OpenAI, in fact, recently argued that it would be impossible to create useful AI models without copyrighted material.

But in an effort to appease critics and protect itself against future lawsuits, OpenAI has taken steps to meet content creators in the middle.

Last year, OpenAI allowed artists to “opt out” and remove their work from the datasets the company uses to train its image-generating models. The company also allows website owners to specify through the robots.txt standard, which instructs websites to crawl bots, whether their site’s content can be scraped to train AI models.

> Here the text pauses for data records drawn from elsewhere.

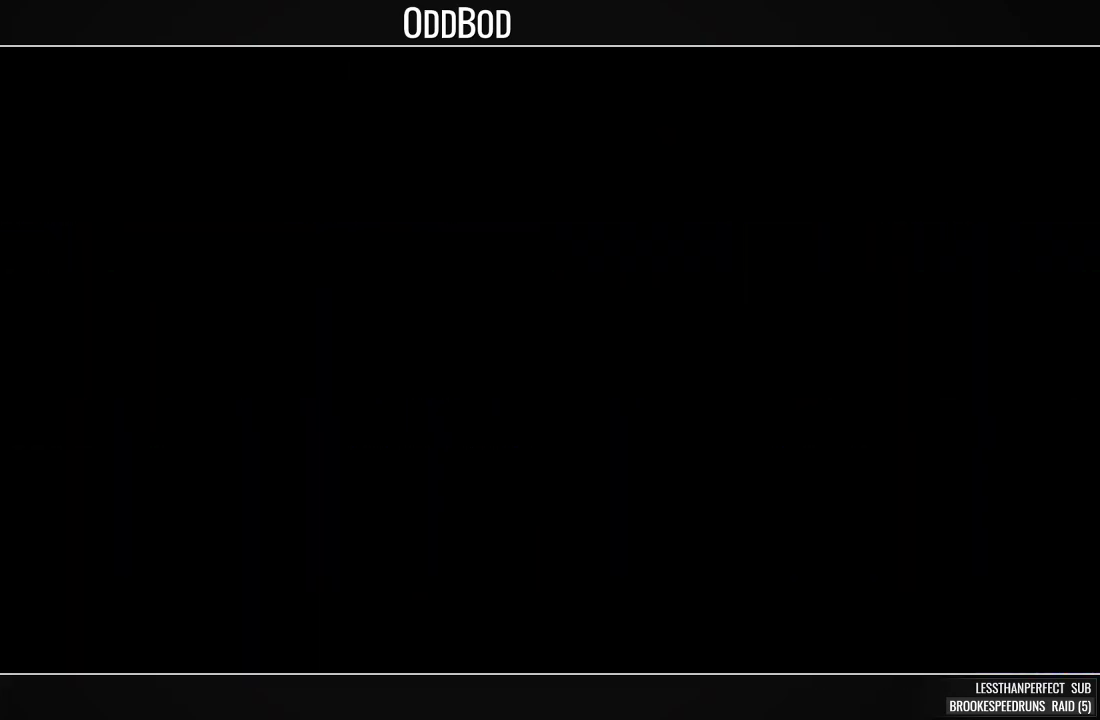
{"buttons": [], "events": []}
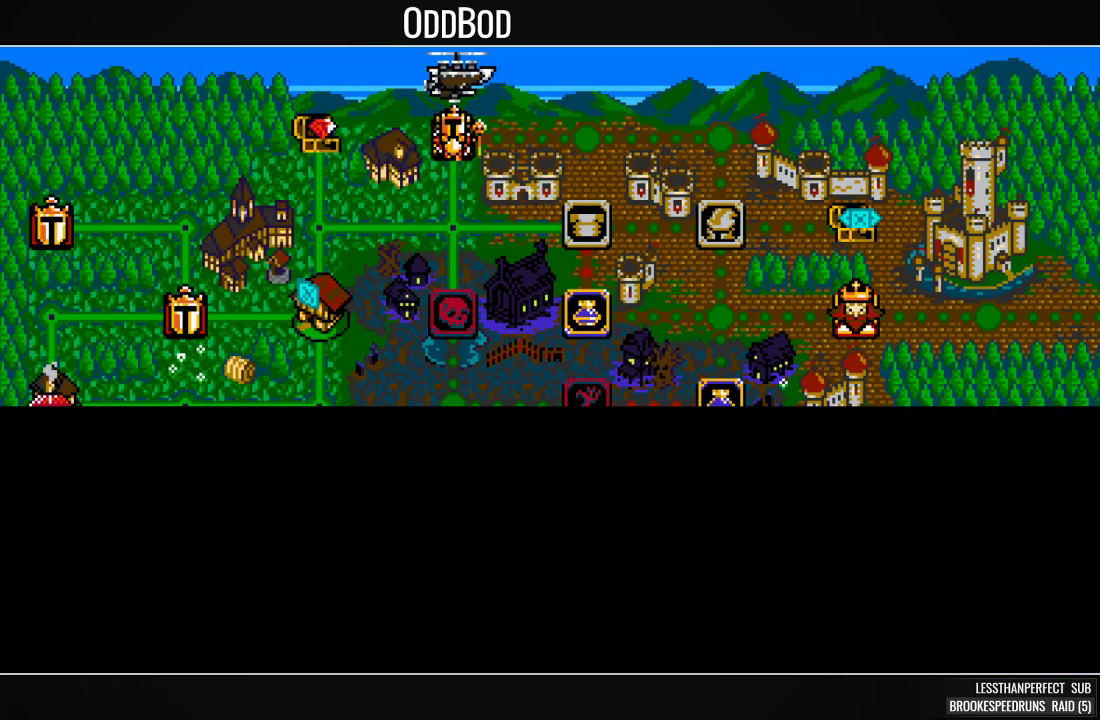
{"buttons": [], "events": []}
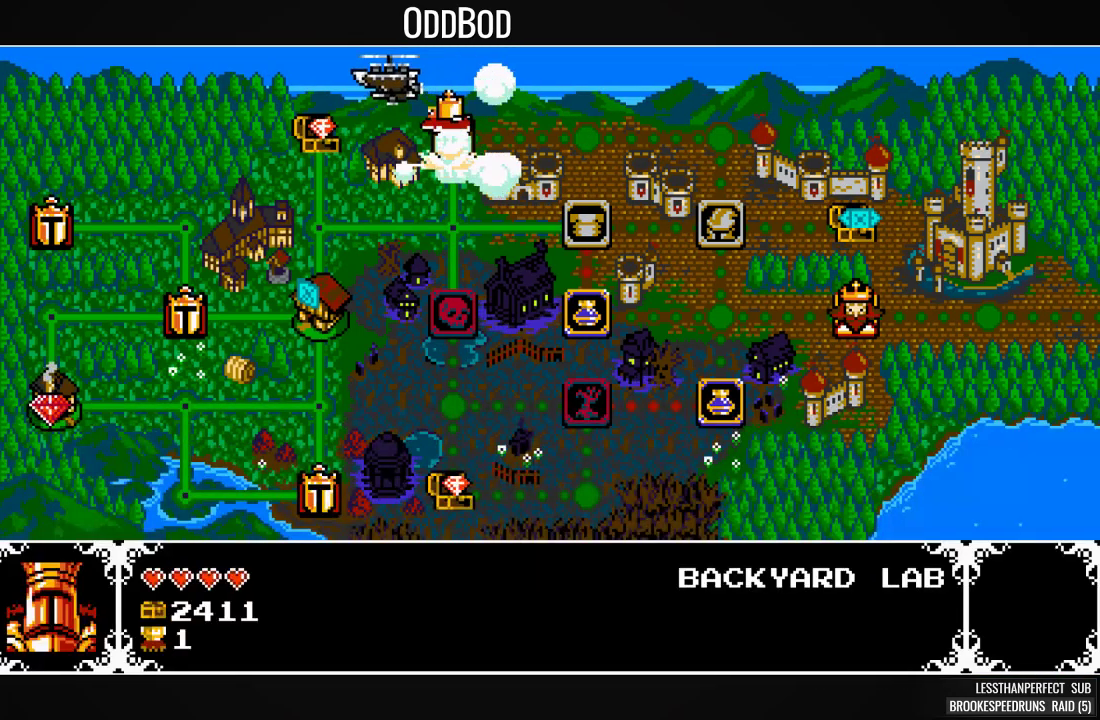
{"buttons": [], "events": []}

And OpenAI continues to sign licensing deals with major content owners, including news organizations, stock media libraries, and question-and-answer sites like Stack Overflow.

However, some content creators say OpenAI hasn’t gone far enough.

The artists described OpenAI’s opt-out workflow for images, which requires submitting an individual copy of each image to be removed along with a description, as burdensome. OpenAI reportedly pays relatively little for licensed content. And as OpenAI itself acknowledged in Tuesday’s blog post, the company’s current solutions don’t address scenarios where creators’ works are cited, remixed or republished on platforms they don’t control.

Besides OpenAI, a number of third parties are trying to build universal provenance and disclaimer tools for generative AI.

Startup Spawning AI, whose partners include Stability AI and Hugging Face, offers an app that identifies and tracks bots’ IP addresses to block deletion attempts, as well as a database where artists can register their works to ban learning from providers who choose to honor requests. Steg.AI and Imatag help creators establish ownership of their images by applying watermarks invisible to the human eye. And Nightshade, a University of Chicago project, “poisons” image data to make it useless or destructive for training AI models.